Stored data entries
┌──
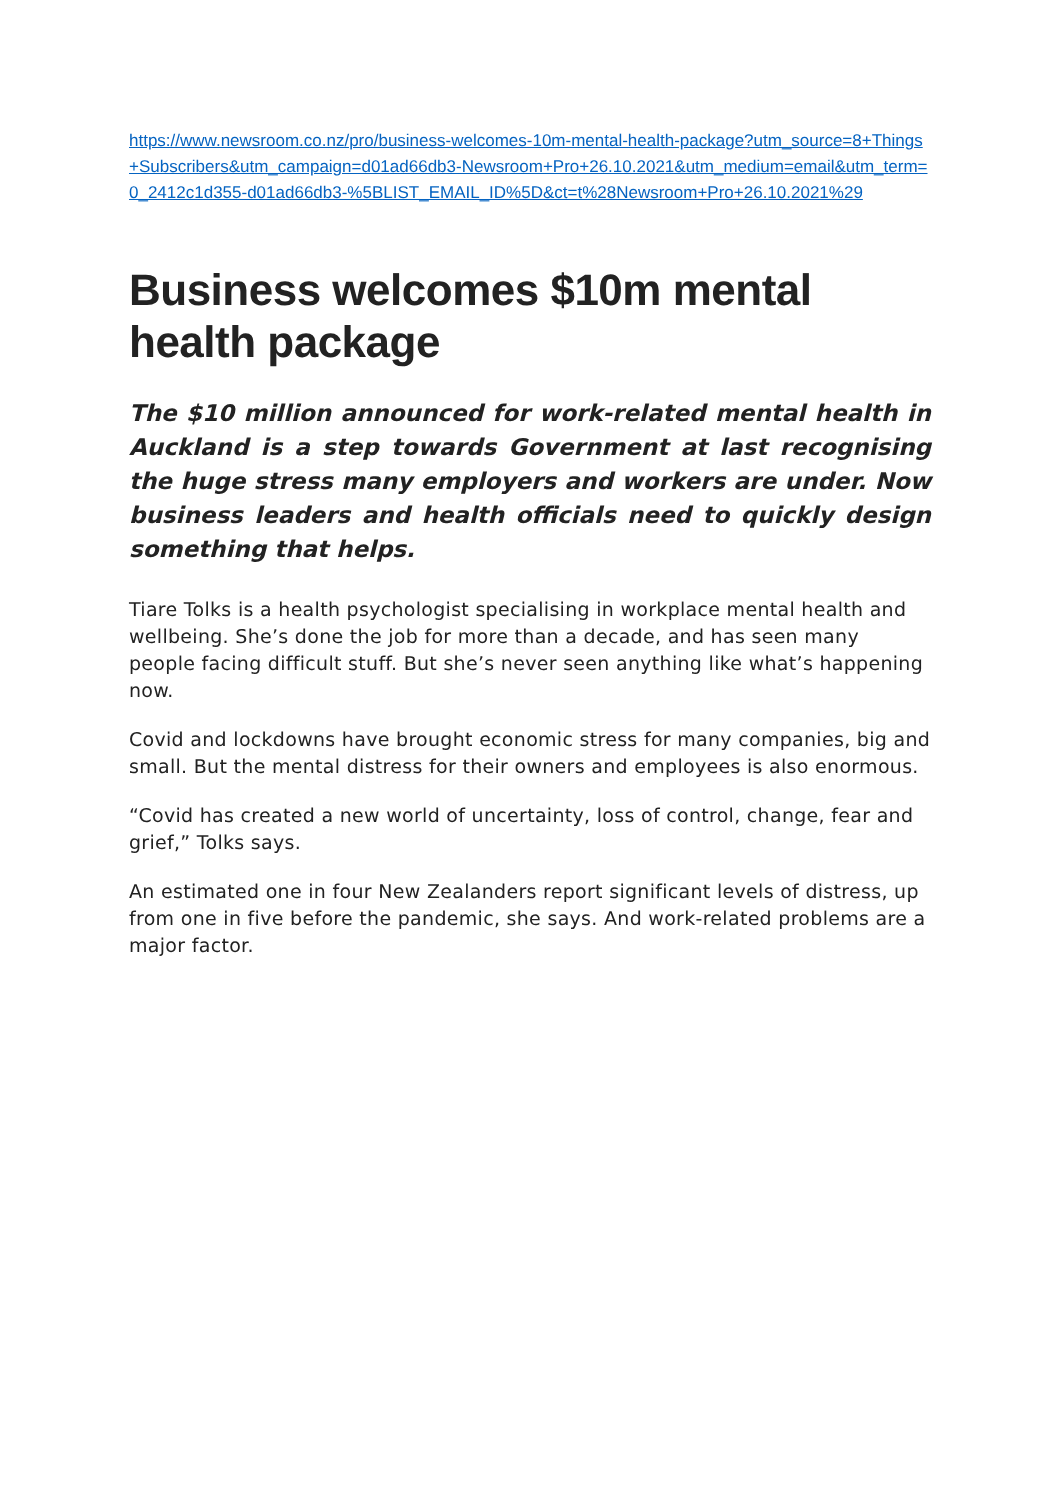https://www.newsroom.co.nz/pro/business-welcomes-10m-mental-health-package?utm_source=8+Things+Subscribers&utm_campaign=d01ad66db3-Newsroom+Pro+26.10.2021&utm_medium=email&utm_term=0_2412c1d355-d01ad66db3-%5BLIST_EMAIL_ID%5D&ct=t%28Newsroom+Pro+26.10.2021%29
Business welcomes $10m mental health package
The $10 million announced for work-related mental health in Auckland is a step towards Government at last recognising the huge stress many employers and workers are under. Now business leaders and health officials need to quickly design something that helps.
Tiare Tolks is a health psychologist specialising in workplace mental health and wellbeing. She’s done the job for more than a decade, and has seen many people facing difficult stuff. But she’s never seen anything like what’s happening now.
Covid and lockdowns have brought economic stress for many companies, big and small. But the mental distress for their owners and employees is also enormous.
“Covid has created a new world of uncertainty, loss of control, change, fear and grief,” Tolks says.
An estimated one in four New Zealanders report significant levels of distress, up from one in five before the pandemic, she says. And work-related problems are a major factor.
└──
» **What the exercise asks**
Copy each line above that contains the word "Tolks".

» **Answer box**
Tiare Tolks is a health psychologist specialising in workplace mental health and wellbeing. She’s done the job for more than a decade, and has seen many people facing difficult stuff. But she’s never seen anything like what’s happening now.
“Covid has created a new world of uncertainty, loss of control, change, fear and grief,” Tolks says.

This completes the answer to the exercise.